The problem is that the league is operated by the donors and not the artists. So the artists who have the voice are of course their own family members who are “artists” for lack of a better term.
My wife and I went to a show once for one of the artist and my wife asked me what was wrong with the works.. I told her it lacks humility, and the artist lacks humility. The journey for this artist was predetermined by the status of their family. So the notion of creation and enjoyment for the ‘self’ was never part of the evolution.
Personally I would love the art league to have an open studio for painting in any medium. And my dream would be to have figure drawing sessions. Why they have an open group for writers and not artists is beyond me.. ( they limit themselves to visual arts.. ) So it must be a pet project of a donor.
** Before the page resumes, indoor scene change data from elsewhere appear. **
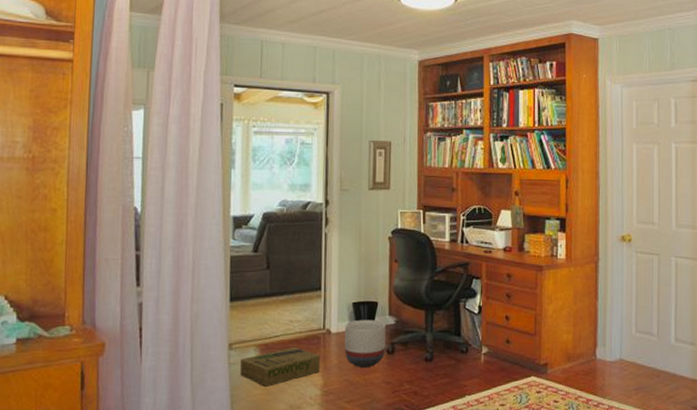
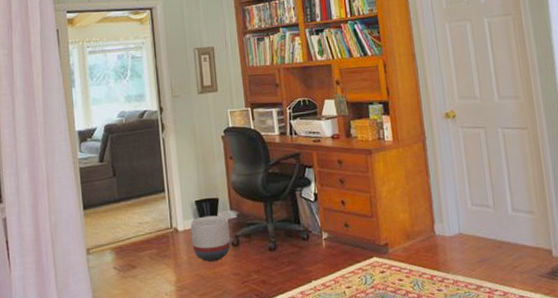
cardboard box: present [240,346,321,387] -> none [99,246,172,287]

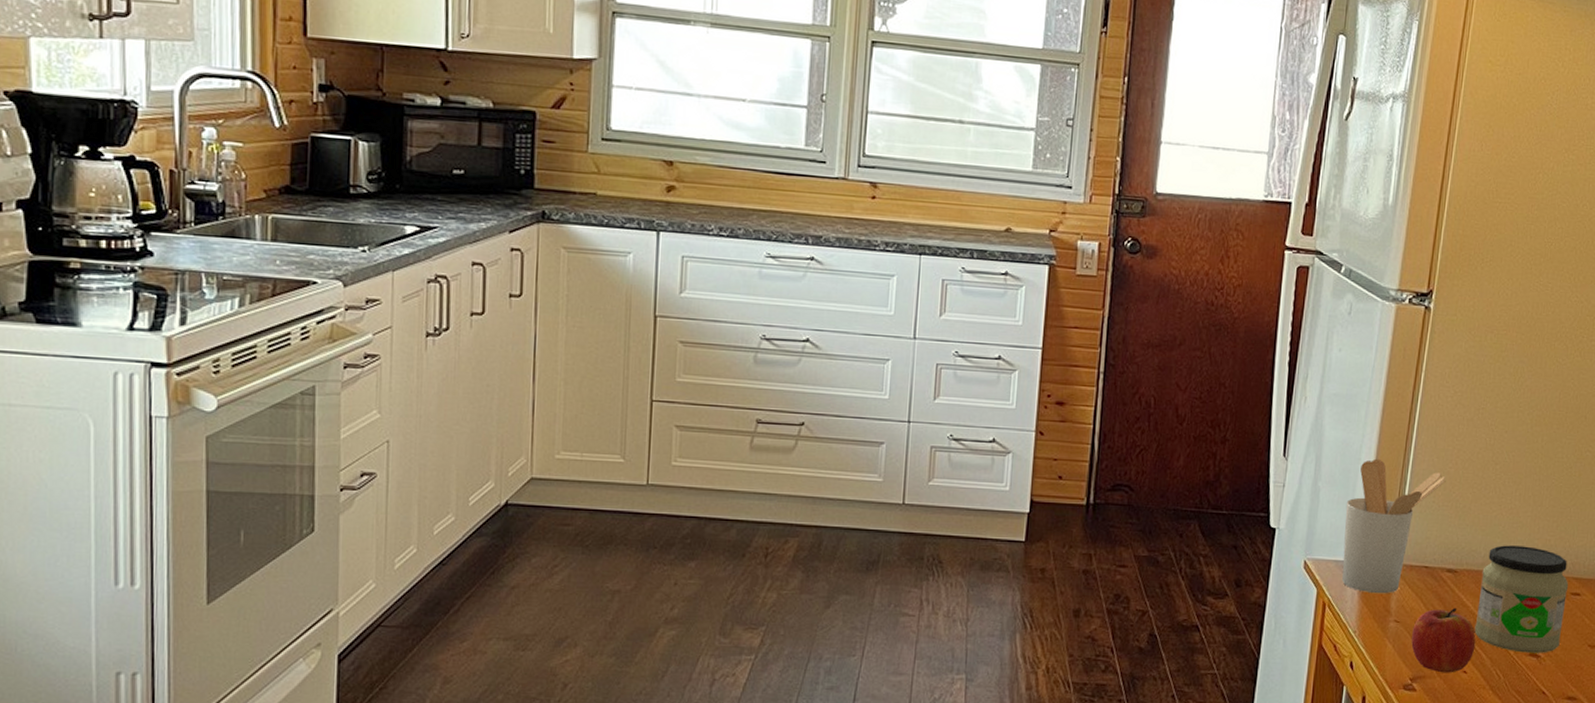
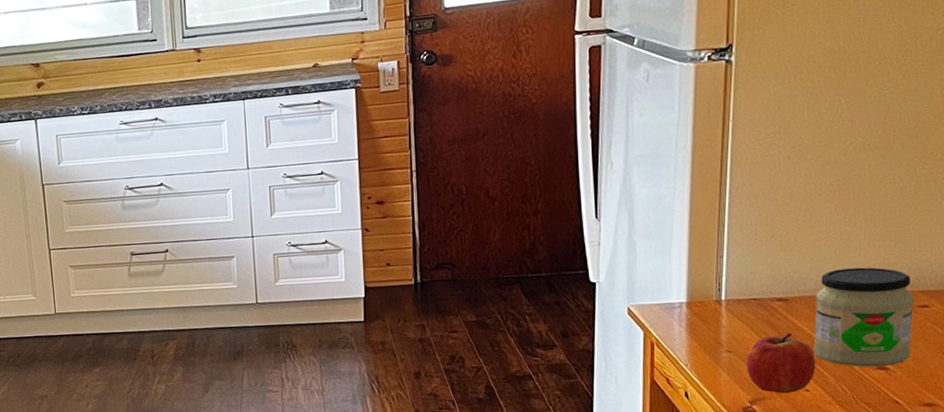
utensil holder: present [1342,458,1446,594] -> none [664,207,767,329]

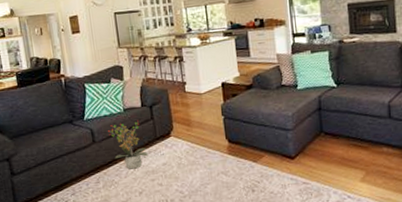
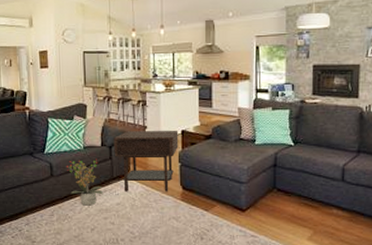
side table: none [153,82,220,151] -> present [114,130,179,192]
But I do enjoy your writings and point of view.
Marc
Hi Marc,
Sigh. This is a big subject and it is a difficult one. Essentially it requires a critical analysis of entrepreneurialism
generally – something I hope to get to one day. What you describe is the result of a kind of creativity that assumes a hierarchy, production for profit, and a concept of freedom and creativity that turns on climbing the ladder. The Impressionists inveighed against this sort of thinking endlessly and they had a name for it: bourgeois. However, if one were to launch into the critique that they all shared implicitly, one would be misunderstood and vilified – so strong and so widely shared are the assumptions that both make up our way of life and at the same time constrain and shape what we call creativity (and our access to it). Please continue to write in; it will help justify the articulation of critical thinking in the art world (which ironically, believes itself to be infused with critical thinking at the same time no one that I know of has ever seriously explored why it was that the Impressionists, as well as subsequent art movements, held the “bourgeoisie” in such low regard.)